START Entries shown

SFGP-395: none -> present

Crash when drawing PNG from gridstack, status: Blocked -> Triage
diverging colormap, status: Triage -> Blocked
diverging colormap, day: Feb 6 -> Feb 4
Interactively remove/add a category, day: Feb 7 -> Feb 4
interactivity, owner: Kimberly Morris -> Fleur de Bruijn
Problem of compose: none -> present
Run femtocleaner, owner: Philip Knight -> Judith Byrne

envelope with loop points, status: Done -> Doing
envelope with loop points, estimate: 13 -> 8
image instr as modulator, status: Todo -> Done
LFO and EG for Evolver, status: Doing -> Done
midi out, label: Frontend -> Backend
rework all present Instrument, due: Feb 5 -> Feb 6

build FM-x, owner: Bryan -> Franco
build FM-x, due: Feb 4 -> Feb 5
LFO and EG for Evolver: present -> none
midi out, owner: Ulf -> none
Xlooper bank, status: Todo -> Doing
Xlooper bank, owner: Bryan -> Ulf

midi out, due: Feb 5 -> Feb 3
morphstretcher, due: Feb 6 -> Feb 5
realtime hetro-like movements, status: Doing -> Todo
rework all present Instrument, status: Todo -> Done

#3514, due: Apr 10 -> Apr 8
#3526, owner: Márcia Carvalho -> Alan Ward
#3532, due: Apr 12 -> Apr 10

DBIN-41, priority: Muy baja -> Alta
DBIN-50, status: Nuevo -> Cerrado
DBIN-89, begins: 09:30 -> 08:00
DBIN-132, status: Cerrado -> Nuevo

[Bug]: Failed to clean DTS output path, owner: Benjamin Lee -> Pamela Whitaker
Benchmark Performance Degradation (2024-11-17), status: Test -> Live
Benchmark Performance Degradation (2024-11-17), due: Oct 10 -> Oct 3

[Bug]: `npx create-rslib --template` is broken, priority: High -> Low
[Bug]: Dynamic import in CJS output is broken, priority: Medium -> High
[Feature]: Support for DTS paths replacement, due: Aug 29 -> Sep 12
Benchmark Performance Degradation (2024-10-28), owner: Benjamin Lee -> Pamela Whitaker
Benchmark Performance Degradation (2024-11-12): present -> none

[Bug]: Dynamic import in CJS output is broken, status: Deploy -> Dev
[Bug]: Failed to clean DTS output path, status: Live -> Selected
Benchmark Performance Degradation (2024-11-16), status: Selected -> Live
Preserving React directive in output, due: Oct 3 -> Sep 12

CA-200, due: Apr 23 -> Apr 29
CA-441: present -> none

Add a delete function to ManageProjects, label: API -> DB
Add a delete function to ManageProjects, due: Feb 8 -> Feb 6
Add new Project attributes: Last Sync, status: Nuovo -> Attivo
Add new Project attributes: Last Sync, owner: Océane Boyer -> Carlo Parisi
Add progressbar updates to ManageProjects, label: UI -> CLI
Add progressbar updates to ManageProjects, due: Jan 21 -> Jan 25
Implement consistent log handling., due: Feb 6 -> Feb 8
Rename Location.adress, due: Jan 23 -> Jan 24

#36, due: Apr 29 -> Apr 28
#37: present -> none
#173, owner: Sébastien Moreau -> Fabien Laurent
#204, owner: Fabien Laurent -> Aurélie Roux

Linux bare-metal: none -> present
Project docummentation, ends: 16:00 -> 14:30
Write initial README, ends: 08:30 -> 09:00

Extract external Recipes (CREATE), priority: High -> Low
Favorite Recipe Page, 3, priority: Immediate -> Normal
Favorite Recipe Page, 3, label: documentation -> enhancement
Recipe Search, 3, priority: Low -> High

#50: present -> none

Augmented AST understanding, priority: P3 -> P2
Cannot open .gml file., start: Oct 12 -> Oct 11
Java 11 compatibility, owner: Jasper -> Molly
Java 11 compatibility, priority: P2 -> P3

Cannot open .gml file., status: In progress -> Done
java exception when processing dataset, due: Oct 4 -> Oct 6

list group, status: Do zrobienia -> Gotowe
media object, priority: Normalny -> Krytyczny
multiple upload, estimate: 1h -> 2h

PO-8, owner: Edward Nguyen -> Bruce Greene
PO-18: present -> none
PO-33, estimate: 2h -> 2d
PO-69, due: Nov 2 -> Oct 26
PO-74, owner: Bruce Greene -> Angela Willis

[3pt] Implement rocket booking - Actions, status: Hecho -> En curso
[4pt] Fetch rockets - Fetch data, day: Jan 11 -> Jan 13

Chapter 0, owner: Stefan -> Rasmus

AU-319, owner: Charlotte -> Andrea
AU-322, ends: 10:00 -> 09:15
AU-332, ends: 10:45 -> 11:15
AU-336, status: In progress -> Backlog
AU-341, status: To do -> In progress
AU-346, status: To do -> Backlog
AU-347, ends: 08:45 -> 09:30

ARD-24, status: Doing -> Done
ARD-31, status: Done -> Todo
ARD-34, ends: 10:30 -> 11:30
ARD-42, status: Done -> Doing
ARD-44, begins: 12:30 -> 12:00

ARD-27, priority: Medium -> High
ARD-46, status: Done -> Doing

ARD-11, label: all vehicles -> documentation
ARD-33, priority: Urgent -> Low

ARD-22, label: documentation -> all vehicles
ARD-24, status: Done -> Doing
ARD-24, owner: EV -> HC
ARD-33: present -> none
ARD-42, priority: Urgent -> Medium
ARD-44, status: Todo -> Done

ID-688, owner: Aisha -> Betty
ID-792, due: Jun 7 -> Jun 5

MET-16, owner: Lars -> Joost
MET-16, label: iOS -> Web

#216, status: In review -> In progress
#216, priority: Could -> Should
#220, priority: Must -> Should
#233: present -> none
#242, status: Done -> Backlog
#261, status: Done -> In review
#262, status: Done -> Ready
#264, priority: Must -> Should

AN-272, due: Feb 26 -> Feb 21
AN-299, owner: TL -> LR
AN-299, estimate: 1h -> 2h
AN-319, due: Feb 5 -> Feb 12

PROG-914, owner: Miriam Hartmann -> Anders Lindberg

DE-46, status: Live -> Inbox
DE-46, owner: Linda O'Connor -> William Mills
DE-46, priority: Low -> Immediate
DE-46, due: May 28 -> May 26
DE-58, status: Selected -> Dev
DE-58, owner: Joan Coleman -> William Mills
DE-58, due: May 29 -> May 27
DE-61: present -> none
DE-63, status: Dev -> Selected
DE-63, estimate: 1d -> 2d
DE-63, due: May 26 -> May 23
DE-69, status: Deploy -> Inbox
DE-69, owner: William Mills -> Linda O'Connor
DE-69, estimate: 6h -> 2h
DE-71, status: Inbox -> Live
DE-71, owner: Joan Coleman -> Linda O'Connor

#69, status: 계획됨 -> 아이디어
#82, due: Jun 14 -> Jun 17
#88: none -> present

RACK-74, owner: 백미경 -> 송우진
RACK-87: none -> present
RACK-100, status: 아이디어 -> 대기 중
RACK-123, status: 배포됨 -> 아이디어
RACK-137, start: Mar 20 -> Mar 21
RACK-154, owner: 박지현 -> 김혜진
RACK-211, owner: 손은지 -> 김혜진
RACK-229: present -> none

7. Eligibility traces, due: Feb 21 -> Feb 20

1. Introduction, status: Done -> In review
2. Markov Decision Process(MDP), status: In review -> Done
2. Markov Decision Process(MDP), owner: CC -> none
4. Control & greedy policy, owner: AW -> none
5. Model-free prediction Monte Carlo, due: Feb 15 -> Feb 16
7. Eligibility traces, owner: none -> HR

END Entries shown

Retype only the lines above between the line with "Java 11 compatibility, owner: Jasper -> Molly" and the line with "PO-69, due: Nov 2 -> Oct 26", counting those two lines as well, and keep every character as it is.

Java 11 compatibility, owner: Jasper -> Molly
Java 11 compatibility, priority: P2 -> P3

Cannot open .gml file., status: In progress -> Done
java exception when processing dataset, due: Oct 4 -> Oct 6

list group, status: Do zrobienia -> Gotowe
media object, priority: Normalny -> Krytyczny
multiple upload, estimate: 1h -> 2h

PO-8, owner: Edward Nguyen -> Bruce Greene
PO-18: present -> none
PO-33, estimate: 2h -> 2d
PO-69, due: Nov 2 -> Oct 26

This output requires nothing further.